Abstract

In the map area, the Conception Group and the overlying St. John's Formation of the Cabot Group constitute a continuous, conformable succession of Precambrian sedimentary rocks about 8000 ft thick, beneath an overburden of glacial drift; the base of the sequence is unexposed. Varied rocks of the Conception Group are predominantly green and purple and the St. John's shales are various shades of gray. The Conception Group is divisible into three lithologic units: Drook, Freshwater Point, and Cape Cove Formations, in order of decreasing age. The Drook Formation is composed mainly of chert, siliceous argillite, and siltstone; the Freshwater Point Formation is siliceous argillite with minor sandstone; and the Cape Cove Formation is composed of cyclic beds that grade from graywacke at the bottoms through siltstone to argillite at the tops. The Cape Cove Formation contains, in its upper part, imprints of soft-bodied coelenterates represented by polyps as well as Medusae. These constitute a newly described fauna, the environment of which can be inferred from the sediments that enclose them. During late Precambrian time, deposition of the Conception Group began in isolated basins that subsequently joined to form a shallow marine environment. The sea continued to deepen and became deepest during deposition of the middle part of the Cape Cove Formation. Turbidity currents played an important role in the deposition of the Conception Group and the St.
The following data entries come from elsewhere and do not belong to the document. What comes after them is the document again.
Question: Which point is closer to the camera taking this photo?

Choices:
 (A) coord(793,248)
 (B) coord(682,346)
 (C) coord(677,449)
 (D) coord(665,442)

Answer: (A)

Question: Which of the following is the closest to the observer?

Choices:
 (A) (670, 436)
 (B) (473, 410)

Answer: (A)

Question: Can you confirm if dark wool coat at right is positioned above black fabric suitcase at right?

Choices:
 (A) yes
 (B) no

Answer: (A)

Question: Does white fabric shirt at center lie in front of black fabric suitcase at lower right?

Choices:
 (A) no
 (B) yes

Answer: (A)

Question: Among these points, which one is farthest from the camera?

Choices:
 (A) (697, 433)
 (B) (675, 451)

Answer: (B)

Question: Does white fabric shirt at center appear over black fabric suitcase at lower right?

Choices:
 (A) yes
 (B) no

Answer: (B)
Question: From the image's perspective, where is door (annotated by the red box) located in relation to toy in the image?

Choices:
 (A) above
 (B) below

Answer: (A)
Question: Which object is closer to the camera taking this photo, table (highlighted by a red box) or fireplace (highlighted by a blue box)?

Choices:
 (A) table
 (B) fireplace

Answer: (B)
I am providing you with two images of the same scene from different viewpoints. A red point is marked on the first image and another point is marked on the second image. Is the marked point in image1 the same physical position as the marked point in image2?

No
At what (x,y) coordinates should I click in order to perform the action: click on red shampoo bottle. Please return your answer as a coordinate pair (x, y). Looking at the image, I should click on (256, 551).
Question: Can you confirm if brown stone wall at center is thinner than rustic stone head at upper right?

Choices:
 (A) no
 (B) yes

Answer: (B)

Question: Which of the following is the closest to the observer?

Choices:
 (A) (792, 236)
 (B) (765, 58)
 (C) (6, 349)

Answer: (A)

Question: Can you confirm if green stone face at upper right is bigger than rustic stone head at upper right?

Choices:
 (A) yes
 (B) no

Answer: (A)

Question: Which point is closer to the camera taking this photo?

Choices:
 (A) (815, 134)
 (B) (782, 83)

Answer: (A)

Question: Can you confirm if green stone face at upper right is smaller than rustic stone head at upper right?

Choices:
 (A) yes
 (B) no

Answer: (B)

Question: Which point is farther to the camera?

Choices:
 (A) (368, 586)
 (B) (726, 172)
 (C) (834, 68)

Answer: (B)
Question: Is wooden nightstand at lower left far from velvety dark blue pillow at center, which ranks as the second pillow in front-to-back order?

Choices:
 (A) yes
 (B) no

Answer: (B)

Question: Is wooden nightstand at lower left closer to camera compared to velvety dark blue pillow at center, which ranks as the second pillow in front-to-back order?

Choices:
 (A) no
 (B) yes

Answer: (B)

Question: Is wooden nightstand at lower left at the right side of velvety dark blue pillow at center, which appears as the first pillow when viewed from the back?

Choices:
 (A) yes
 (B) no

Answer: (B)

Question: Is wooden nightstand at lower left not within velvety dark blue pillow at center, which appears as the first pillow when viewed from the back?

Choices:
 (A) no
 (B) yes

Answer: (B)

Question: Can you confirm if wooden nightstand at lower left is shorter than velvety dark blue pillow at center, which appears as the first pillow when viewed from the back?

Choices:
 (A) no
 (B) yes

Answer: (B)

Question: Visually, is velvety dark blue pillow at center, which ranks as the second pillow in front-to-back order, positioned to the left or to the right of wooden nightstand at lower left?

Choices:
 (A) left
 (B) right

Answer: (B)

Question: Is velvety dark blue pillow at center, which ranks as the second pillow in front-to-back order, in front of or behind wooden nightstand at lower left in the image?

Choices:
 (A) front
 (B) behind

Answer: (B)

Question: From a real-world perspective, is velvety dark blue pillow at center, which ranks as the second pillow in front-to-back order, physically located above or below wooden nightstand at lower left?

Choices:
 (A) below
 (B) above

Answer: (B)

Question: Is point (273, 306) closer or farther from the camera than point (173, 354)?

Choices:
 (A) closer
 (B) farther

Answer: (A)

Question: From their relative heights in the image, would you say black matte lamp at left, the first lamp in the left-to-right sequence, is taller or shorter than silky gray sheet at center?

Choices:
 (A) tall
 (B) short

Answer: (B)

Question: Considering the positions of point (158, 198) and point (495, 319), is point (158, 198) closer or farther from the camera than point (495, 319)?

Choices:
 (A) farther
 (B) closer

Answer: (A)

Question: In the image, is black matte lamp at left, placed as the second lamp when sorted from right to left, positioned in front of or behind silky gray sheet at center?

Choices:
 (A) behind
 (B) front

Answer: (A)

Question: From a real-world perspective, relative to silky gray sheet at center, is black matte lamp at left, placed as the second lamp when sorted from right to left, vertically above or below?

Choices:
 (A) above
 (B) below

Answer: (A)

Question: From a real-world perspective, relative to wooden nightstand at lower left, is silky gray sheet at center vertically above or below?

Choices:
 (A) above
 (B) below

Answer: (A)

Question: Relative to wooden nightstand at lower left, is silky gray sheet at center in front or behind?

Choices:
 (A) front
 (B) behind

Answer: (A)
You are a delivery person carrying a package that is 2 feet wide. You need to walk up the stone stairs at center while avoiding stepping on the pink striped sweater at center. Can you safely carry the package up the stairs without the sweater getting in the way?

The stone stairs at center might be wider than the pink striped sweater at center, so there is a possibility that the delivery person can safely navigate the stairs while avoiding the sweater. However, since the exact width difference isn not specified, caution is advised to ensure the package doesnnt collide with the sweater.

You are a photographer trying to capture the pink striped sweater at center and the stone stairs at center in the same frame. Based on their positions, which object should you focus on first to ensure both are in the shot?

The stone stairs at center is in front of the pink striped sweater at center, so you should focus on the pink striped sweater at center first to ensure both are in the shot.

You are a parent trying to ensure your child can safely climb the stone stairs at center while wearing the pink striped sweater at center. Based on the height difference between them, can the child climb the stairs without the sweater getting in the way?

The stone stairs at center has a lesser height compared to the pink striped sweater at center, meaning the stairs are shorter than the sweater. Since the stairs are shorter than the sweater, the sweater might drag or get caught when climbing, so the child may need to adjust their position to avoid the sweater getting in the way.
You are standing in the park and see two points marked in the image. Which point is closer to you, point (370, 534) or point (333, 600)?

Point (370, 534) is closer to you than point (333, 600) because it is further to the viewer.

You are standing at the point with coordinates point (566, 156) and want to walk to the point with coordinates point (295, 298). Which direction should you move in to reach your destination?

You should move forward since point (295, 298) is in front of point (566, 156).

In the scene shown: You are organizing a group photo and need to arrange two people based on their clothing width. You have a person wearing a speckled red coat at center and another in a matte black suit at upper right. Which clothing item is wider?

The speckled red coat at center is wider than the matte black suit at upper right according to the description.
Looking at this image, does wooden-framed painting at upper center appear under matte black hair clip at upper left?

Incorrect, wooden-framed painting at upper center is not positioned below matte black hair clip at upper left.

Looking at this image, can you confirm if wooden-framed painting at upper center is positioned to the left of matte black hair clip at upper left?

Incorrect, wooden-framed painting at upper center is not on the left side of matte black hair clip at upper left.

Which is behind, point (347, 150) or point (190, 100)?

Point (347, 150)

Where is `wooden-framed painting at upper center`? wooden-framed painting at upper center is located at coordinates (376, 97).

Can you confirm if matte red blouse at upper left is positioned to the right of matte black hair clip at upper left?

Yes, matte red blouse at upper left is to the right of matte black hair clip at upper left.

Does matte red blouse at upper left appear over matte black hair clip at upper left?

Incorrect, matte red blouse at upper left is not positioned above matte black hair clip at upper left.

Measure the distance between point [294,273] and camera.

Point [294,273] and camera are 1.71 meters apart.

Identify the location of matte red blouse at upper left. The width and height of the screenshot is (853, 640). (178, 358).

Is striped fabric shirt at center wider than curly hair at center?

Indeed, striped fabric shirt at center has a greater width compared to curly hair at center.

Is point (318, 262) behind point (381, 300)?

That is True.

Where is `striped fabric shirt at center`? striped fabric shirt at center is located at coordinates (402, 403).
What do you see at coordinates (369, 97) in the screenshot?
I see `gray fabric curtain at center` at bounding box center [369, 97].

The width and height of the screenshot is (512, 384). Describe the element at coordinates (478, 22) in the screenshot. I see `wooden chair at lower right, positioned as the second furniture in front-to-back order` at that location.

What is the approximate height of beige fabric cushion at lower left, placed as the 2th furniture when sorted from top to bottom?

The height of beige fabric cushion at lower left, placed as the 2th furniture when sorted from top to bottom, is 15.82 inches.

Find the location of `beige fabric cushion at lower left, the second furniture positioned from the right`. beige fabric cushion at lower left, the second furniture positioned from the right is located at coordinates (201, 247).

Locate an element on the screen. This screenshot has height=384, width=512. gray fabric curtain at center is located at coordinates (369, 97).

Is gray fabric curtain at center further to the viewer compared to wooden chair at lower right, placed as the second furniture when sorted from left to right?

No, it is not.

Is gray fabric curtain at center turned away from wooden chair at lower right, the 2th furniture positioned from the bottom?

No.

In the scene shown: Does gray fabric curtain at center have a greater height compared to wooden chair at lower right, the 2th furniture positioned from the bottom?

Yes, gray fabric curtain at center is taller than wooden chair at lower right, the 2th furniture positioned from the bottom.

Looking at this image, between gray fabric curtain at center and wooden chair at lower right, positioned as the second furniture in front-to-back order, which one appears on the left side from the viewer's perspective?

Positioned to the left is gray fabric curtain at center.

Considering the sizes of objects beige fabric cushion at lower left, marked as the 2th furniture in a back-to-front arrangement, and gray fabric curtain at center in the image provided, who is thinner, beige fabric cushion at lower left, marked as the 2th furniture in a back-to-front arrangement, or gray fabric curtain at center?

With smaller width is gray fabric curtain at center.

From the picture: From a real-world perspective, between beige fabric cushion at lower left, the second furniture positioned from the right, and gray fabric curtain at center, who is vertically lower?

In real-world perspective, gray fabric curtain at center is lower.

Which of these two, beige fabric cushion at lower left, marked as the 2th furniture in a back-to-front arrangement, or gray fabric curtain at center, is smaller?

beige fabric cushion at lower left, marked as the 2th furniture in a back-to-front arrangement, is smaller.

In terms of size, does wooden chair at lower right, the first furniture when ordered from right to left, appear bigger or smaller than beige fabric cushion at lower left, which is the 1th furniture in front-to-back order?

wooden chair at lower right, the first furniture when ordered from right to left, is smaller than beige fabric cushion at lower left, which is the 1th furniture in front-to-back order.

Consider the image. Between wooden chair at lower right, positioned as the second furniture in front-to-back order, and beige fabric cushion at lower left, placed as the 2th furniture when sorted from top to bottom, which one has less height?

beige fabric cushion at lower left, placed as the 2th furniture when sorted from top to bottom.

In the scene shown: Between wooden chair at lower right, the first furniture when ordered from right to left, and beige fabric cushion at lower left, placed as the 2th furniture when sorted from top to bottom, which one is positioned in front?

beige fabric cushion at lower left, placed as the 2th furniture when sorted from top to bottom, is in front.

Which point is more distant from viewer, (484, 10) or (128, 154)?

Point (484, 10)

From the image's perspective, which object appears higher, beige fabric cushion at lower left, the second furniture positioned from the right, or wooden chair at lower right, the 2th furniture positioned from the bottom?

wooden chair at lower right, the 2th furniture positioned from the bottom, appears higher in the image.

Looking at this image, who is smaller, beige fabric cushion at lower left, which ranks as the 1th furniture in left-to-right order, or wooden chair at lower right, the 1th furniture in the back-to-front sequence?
John's Formation, and reached a maximum during deposition of the Cape Cove Formation. After a substantial thickness of the Conception Group had been deposited, the sea became shallow again, perhaps during deposition of the uppermost part of the Cape Cove Formation, and remained shallow during post-Conception times. During deposition of the St. John's Formation, the intensity of turbidity currents decreased. Also, mild volcanism, here reported for the first time, occurred during early St. John's time.